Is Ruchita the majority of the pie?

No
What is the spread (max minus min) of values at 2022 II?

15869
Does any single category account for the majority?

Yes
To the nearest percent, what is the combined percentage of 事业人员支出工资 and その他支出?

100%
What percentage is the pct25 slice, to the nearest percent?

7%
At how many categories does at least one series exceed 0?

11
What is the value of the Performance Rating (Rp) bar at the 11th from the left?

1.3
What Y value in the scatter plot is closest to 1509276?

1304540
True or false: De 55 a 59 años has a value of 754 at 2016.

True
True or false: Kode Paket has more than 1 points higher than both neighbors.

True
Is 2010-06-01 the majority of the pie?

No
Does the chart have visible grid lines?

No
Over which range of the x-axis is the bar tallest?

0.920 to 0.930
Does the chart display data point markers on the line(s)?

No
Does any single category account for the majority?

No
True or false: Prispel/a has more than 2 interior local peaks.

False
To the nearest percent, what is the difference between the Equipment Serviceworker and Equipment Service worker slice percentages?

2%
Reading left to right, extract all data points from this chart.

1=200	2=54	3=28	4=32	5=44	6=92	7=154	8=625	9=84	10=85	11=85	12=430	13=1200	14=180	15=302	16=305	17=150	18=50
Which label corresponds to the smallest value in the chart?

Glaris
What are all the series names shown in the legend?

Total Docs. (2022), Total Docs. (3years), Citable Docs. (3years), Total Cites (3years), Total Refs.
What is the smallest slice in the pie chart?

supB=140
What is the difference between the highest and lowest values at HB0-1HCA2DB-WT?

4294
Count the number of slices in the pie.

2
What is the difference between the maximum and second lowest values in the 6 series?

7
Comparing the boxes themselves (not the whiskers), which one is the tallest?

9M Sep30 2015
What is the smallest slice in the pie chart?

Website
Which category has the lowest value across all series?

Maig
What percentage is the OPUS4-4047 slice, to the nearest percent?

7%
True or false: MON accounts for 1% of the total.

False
══════════════════════════════
Task requirements = Pull out every line in the items above that contains the word "lowest", and match its case exactly.

Solution to this exercise =
What is the difference between the highest and lowest values at HB0-1HCA2DB-WT?
What is the difference between the maximum and second lowest values in the 6 series?
Which category has the lowest value across all series?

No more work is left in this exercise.